基本的にボクは今、やりたいことを仕事にしてやっている。たまにはやりたくないこともあるが、やりたくないことにも自分なりに意味づけをしたりして「やりたいこと」として仕事をしている。

でもやりたいことだけをやっているとなぜか心が空虚になることがある。やりたいことだけをやり続けるにはエネルギーが必要だ。やりたくないことならイヤイヤでも何も考えずに体だけを動かして入れば済むこともあるしそれに対して罪悪感も感じない。なぜなら自分はやりたくないことを「してやっている」のだから。

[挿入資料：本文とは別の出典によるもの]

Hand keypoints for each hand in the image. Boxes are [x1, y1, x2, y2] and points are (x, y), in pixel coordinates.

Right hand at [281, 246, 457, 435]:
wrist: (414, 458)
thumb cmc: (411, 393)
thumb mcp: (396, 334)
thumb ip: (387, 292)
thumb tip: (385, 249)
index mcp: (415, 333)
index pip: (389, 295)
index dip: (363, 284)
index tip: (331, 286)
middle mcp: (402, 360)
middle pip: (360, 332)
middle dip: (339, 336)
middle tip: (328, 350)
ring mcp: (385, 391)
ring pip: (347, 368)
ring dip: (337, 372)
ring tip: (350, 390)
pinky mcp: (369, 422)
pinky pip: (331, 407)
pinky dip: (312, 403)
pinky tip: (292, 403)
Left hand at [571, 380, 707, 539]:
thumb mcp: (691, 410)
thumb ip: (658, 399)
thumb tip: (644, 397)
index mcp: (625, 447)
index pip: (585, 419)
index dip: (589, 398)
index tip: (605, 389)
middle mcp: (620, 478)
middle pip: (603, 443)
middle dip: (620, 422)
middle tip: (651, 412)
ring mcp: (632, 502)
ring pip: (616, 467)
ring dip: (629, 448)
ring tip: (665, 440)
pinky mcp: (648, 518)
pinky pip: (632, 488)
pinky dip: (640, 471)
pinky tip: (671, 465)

やりたいことだけをやっていると自分はアウトプットし続けていることになる。全てを自分の中に蓄えてきたエネルギーだけで賄わなければならない。そこには違う視点から見た思考が入り込む余地が少ないように感じている。それは往往にして自分の中の考えから外に出られなくなるのではないかと思っている。

今のボクが感じているのは、やりたいことばかりやるのではなく、中にはやりたくないことも少し混ぜたほうが自分自身は成長できるんじゃないかということだ。もしかしたらその方が、やりたいことがもっと楽しくなるような気がしているのだが、果たしてどうなんだろうか?